OBJECTIVE A: In the PageForge passage, what cutoff does the autocontrast step use when stretching the histogram?
OBJECTIVE B: Please print the PageForge passage from "4. **Binarize** —" up to and including "with zero configuration.".

DOCUMENT PASSAGE:
+++
Edit `docker-compose.yml` to uncomment and set environment variables as needed.

---

## How It Works

Each PDF page passes through a five-step image processing pipeline:

1. **Grayscale render** — PyMuPDF renders the page at the configured DPI directly into a grayscale pixel buffer, skipping color conversion overhead.
2. **Autocontrast** — Pillow's `ImageOps.autocontrast` stretches the histogram with a 2% cutoff, compensating for yellowed paper or uneven scan exposure.
3. **Double sharpen** — Two passes of `ImageFilter.SHARPEN` enhance edge definition so character strokes are crisp.
4. **Binarize** — A point transform converts every pixel below the threshold to pure black and every pixel at or above it to pure white, producing a true 1-bit-style image in an 8-bit container.
5. **PNG optimize** — The result is saved with `optimize=True`, letting the PNG encoder find the smallest lossless encoding of the high-contrast data.

The output is a sequence of small, high-contrast PNG files that OCR engines and AI vision models handle reliably.

---

## Configuration

All settings are optional. PageForge works with zero configuration.
+++
INFORMATION PROVIDED:
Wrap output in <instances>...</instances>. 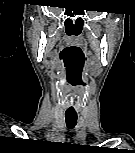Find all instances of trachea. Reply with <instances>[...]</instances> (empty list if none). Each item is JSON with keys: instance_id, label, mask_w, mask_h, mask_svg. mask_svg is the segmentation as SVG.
<instances>
[{"instance_id": "3493384b", "label": "trachea", "mask_w": 135, "mask_h": 153, "mask_svg": "<svg viewBox=\"0 0 135 153\" xmlns=\"http://www.w3.org/2000/svg\"><path fill=\"white\" fill-rule=\"evenodd\" d=\"M65 120H66L67 127L69 129H73L77 123V114L66 112L65 113Z\"/></svg>"}]
</instances>
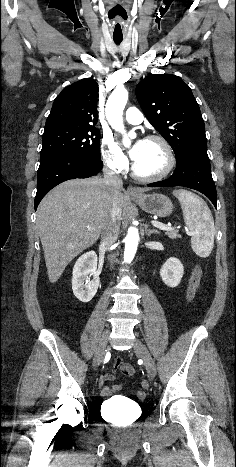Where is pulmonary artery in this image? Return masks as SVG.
Wrapping results in <instances>:
<instances>
[{
    "instance_id": "pulmonary-artery-1",
    "label": "pulmonary artery",
    "mask_w": 236,
    "mask_h": 467,
    "mask_svg": "<svg viewBox=\"0 0 236 467\" xmlns=\"http://www.w3.org/2000/svg\"><path fill=\"white\" fill-rule=\"evenodd\" d=\"M125 119L130 124H140L143 121V114L136 107H129L125 112Z\"/></svg>"
}]
</instances>
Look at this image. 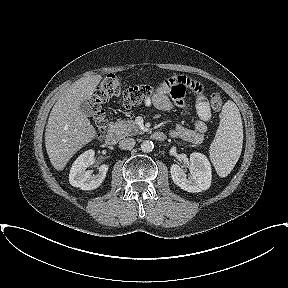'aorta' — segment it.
+++
CORRECT RESULT A: A 2% cutoff.

CORRECT RESULT B:
4. **Binarize** — A point transform converts every pixel below the threshold to pure black and every pixel at or above it to pure white, producing a true 1-bit-style image in an 8-bit container.
5. **PNG optimize** — The result is saved with `optimize=True`, letting the PNG encoder find the smallest lossless encoding of the high-contrast data.

The output is a sequence of small, high-contrast PNG files that OCR engines and AI vision models handle reliably.

---

## Configuration

All settings are optional. PageForge works with zero configuration.